▶ What to work on:
I'd like the entries that follow repeated exactly, with the pictures left out.
Start of Exercise inputs
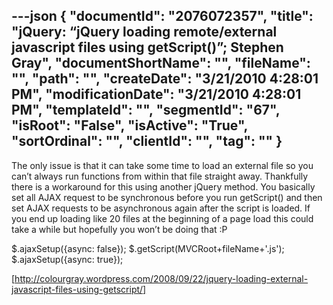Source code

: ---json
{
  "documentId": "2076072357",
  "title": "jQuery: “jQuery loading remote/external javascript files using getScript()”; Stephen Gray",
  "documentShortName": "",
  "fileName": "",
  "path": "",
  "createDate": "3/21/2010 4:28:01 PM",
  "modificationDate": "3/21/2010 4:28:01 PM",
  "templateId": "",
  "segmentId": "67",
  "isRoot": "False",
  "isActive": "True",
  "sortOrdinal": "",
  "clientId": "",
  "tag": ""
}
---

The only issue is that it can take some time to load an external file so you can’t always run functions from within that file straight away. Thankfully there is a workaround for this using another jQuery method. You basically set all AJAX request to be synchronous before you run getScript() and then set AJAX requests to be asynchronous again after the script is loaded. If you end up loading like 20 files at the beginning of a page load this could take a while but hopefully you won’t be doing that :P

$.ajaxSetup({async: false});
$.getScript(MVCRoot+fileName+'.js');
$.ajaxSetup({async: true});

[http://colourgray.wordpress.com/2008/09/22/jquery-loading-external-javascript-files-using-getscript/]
End of Exercise inputs
▶ Result for this exercise:
Source code

: ---json
{
  "documentId": "2076072357",
  "title": "jQuery: “jQuery loading remote/external javascript files using getScript()”; Stephen Gray",
  "documentShortName": "",
  "fileName": "",
  "path": "",
  "createDate": "3/21/2010 4:28:01 PM",
  "modificationDate": "3/21/2010 4:28:01 PM",
  "templateId": "",
  "segmentId": "67",
  "isRoot": "False",
  "isActive": "True",
  "sortOrdinal": "",
  "clientId": "",
  "tag": ""
}
---

The only issue is that it can take some time to load an external file so you can’t always run functions from within that file straight away. Thankfully there is a workaround for this using another jQuery method. You basically set all AJAX request to be synchronous before you run getScript() and then set AJAX requests to be asynchronous again after the script is loaded. If you end up loading like 20 files at the beginning of a page load this could take a while but hopefully you won’t be doing that :P

$.ajaxSetup({async: false});
$.getScript(MVCRoot+fileName+'.js');
$.ajaxSetup({async: true});

[http://colourgray.wordpress.com/2008/09/22/jquery-loading-external-javascript-files-using-getscript/]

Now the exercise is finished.